As a human, I have always been fascinated by the interconnectedness of life on Earth. So when I picked up The Lives of a Cell by Lewis Thomas, I knew I was in for a treat.
It won the National Book Award with its collection of essays that explore the connections between various fields of study, from poetry to computing to death and insects, all through the lens of biology.
One of the things that struck me the most about this book was Thomas’ ability to convey complex scientific concepts in a way that is both accessible and engaging. He uses personal anecdotes and references to literature and other disciplines to illustrate his points, making the book not just informative, but also entertaining.
In The Youngest Science, Thomas uses the example of a butterfly’s metamorphosis to explain how science is always evolving and how new discoveries often lead to new questions.
I really loved his compelling emphasis on the social nature of living things. He writes:
“Once you have become permanently startled, as I am, by the realization that we are a social species, you tend to keep an eye out for the pieces of evidence that this is, by and large, good for us.”

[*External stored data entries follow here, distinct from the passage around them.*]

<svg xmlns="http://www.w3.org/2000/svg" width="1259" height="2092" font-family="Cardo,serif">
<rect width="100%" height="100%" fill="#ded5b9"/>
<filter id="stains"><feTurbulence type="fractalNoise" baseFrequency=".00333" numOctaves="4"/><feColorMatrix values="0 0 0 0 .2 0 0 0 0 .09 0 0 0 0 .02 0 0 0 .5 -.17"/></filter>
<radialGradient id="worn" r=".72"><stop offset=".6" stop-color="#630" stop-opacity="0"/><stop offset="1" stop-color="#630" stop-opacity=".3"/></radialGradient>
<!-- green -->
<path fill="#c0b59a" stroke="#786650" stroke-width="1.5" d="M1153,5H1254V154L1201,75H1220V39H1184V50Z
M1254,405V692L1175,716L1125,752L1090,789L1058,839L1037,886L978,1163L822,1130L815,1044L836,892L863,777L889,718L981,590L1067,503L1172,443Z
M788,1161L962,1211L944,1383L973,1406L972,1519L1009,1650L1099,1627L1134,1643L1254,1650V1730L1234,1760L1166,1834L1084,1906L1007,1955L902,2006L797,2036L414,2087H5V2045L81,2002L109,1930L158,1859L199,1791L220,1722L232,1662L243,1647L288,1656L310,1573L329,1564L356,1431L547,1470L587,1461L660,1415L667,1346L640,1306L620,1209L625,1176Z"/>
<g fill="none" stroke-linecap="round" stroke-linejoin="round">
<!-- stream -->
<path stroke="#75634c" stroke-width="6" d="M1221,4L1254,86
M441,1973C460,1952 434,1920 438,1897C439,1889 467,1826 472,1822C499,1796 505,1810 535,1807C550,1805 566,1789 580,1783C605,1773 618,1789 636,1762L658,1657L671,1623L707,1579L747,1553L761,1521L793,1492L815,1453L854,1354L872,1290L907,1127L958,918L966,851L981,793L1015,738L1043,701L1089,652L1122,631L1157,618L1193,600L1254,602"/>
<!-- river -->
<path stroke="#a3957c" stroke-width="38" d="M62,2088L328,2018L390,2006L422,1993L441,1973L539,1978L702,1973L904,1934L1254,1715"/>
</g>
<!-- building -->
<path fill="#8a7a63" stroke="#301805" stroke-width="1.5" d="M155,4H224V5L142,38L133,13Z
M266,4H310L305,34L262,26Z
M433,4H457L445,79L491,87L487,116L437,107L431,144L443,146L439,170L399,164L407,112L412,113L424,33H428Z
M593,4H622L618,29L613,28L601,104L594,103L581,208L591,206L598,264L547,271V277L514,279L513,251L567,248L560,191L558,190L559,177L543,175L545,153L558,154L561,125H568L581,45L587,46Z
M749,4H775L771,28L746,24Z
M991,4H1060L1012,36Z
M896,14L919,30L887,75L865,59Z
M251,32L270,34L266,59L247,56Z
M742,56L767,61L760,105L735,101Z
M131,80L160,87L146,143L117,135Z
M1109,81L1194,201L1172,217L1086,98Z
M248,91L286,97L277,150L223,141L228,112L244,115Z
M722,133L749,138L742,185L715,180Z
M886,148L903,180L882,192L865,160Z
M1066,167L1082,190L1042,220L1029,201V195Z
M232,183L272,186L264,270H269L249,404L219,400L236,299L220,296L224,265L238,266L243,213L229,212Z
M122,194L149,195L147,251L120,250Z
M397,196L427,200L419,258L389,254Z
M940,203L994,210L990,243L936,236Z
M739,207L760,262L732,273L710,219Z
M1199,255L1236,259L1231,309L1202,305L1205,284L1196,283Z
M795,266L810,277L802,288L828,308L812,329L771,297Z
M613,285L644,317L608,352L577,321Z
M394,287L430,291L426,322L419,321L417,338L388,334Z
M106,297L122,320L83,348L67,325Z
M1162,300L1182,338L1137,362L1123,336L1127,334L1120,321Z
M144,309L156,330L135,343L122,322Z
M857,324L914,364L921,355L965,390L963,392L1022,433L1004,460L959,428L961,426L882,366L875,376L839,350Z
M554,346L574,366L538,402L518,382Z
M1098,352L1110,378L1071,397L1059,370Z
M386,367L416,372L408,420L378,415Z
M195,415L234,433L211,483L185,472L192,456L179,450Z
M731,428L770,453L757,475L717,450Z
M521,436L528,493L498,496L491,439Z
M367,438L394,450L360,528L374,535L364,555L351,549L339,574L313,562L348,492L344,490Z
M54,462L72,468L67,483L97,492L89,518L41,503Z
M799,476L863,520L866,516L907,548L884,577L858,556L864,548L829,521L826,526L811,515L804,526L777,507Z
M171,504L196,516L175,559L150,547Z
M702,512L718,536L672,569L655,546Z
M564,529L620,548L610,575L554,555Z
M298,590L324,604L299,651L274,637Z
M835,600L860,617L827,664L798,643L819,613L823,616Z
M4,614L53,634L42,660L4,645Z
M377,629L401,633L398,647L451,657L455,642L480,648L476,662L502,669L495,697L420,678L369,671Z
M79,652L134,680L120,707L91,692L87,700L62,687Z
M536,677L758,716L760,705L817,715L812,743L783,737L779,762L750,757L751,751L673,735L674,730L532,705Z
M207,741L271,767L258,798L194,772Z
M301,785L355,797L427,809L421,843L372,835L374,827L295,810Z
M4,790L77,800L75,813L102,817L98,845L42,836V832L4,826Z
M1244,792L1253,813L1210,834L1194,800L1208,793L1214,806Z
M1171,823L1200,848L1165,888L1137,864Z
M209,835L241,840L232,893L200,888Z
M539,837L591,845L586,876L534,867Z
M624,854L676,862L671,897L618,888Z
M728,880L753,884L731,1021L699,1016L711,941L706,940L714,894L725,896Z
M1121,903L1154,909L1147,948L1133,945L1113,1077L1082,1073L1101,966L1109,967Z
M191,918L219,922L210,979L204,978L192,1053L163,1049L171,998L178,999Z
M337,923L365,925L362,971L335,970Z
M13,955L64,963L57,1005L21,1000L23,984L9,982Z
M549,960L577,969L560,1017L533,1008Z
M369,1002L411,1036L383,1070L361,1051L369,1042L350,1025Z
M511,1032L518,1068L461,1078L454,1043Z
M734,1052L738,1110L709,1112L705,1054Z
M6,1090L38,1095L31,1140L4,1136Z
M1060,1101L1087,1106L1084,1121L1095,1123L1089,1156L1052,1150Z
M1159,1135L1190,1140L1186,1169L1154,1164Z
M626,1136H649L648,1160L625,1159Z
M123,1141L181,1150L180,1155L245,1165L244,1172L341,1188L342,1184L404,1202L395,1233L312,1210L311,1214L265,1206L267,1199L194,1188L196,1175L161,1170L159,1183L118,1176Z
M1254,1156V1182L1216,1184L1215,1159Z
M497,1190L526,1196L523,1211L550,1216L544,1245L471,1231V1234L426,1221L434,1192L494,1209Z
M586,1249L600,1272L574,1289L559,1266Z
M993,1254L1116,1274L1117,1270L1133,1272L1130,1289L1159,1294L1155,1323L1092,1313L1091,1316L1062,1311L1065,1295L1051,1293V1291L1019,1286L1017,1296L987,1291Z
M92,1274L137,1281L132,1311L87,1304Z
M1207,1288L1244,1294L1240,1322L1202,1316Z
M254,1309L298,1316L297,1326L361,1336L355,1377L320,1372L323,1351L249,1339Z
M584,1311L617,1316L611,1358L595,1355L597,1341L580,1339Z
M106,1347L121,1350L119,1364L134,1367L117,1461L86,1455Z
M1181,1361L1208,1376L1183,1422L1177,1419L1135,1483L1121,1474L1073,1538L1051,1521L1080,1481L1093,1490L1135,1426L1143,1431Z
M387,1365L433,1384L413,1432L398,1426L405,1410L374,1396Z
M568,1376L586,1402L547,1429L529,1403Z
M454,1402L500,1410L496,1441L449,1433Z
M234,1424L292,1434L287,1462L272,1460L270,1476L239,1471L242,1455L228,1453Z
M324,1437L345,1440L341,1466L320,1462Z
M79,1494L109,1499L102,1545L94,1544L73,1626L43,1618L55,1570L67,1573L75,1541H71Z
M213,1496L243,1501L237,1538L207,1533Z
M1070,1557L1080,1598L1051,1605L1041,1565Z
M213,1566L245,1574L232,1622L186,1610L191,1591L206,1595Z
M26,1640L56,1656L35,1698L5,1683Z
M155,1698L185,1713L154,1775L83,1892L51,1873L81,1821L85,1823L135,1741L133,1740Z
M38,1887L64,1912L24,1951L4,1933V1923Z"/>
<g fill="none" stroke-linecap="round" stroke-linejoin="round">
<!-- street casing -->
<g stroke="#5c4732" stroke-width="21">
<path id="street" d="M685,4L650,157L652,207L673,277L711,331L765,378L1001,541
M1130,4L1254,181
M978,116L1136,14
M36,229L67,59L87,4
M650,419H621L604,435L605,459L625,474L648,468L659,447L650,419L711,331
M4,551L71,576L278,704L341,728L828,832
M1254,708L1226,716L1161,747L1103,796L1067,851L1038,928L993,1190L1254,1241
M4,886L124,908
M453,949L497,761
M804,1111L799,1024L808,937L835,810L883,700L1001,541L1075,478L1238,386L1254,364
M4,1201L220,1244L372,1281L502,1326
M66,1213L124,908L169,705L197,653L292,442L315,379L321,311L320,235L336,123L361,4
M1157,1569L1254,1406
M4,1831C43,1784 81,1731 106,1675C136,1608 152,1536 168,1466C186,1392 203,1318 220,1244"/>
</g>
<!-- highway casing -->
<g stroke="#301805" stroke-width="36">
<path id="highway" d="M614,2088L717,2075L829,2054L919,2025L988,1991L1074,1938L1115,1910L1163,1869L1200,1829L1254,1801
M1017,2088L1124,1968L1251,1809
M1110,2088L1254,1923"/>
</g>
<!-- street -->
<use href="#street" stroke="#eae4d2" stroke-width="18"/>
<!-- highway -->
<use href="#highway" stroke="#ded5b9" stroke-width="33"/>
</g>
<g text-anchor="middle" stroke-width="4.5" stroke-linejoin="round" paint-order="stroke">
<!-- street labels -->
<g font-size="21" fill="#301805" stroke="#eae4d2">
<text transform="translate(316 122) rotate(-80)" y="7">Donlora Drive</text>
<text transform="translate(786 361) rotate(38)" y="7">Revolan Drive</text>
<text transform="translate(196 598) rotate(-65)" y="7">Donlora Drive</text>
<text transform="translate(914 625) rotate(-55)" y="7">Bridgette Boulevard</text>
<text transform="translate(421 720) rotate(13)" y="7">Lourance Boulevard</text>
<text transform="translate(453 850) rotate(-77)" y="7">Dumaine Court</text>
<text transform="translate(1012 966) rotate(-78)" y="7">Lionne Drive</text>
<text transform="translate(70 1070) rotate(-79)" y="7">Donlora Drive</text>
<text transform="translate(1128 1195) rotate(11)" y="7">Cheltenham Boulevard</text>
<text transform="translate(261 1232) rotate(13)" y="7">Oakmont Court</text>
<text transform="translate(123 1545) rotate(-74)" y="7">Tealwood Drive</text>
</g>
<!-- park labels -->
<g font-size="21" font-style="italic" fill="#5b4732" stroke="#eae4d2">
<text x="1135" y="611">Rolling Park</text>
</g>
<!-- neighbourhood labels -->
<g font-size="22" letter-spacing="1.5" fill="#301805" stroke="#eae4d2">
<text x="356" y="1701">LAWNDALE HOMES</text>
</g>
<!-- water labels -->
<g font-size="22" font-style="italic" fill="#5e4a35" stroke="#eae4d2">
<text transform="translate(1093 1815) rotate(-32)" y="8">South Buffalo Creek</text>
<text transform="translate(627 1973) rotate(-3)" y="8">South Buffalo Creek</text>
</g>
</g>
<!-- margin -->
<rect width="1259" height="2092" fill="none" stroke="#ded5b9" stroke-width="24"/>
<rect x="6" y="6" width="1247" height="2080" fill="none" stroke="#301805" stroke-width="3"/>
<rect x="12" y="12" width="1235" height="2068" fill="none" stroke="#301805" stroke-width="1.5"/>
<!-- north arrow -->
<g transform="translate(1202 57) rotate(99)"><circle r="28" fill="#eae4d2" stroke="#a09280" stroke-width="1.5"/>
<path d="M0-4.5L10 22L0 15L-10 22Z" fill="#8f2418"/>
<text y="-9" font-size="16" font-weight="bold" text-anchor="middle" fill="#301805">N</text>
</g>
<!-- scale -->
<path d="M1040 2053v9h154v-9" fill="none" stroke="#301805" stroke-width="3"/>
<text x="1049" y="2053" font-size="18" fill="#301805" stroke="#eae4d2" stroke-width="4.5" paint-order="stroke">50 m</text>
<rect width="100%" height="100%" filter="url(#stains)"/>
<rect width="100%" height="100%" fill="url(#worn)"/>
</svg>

This idea of interconnectedness is not only true for humans, but also for all living organisms and it’s a central idea of Gaia Theory.
Overall, The Lives of a Cell is a thought-provoking and enlightening read that I would highly recommend to anyone interested in the connections between different fields of study and the beauty of the natural world. It’s a book that made me see the world in a different way and I believe it will do the same for anyone who reads it.